Sophie Bevan was a deeply elegant Sophie who waded through her high notes like a fish in water. Her charm and beauty propelled her stage persona. Her falling in love with Octavian during the presentation of the rose was perfection. The wide eyed expression she sported as Connolly showed up in her splendid gleaming suit of armour was that of a woman falling in love for the first time, blinded by the magnificent sight. Awkward and overwhelmed she grew in confidence while trying to see if Octavian was feeling the same way. After her splendid turn in Castor and Pollux last winter she proved herself to be a bona fide star soprano in the making.

Sarah Connolly in her latest and maybe one of her last assumptions of the role of Octavian (she’s moving slowly into different repertoire leaving trouser roles behind) was a joy to watch and to listen to. Her acting from young louche young aristocrat to a cross dressing country maid was every bit as entertaining as it was sublime. She was radiant and in very good voice. She was the glue that held this show together. Her presentation of the rose was poised and a perfect foil for the youthful blonde charms of Sophie Bevan. A moment so perfect that the world seems to stop for a millisecond and observe the beauty. One of those performances that look effortless but yet are truly intelligent. The journey from the Marschallin’s bed chamber to the final trio was the journey to maturity through the course of true love and it’s many (sometimes hilarious) obstacles.

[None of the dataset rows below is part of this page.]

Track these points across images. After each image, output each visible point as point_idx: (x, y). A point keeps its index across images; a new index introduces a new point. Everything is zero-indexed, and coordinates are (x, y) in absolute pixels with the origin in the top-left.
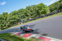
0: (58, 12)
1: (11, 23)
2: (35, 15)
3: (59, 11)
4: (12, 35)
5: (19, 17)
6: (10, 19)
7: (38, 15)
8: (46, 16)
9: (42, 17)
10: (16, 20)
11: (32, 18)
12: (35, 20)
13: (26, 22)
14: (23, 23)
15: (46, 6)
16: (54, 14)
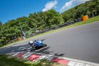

The production was verging on the unapologetically traditional. It’s the shock of the traditional, you may say. Thankfully an abundance of physical comedy touches added whimsy. Also the fun translation and crisp enunciation by the cast made a good ambassador for opera in English. A particular joy was in the final act when Connolly in the guise of the maid Mariandel sounded like a Victorian street urchin, all mangled consonants and flowery slang. The orchestral playing under Edward Gardner was truly spectacular, with focus and softness at perfect balance. After all, this neoclassicising confection has always had a  hint of irony under its expensive veneer. Gardner brought out the incidental humour, cheekiness and all the bitter-sweet harmonies that Strauss endowed this most self-consciously rich score of his operatic career. We left ENO with a sense of deep satisfaction and were glad to be surrounded by a much more attentive audience than in most London venues. That kept silent throughout and generously applauded in the end. I only wish I had seen it once more.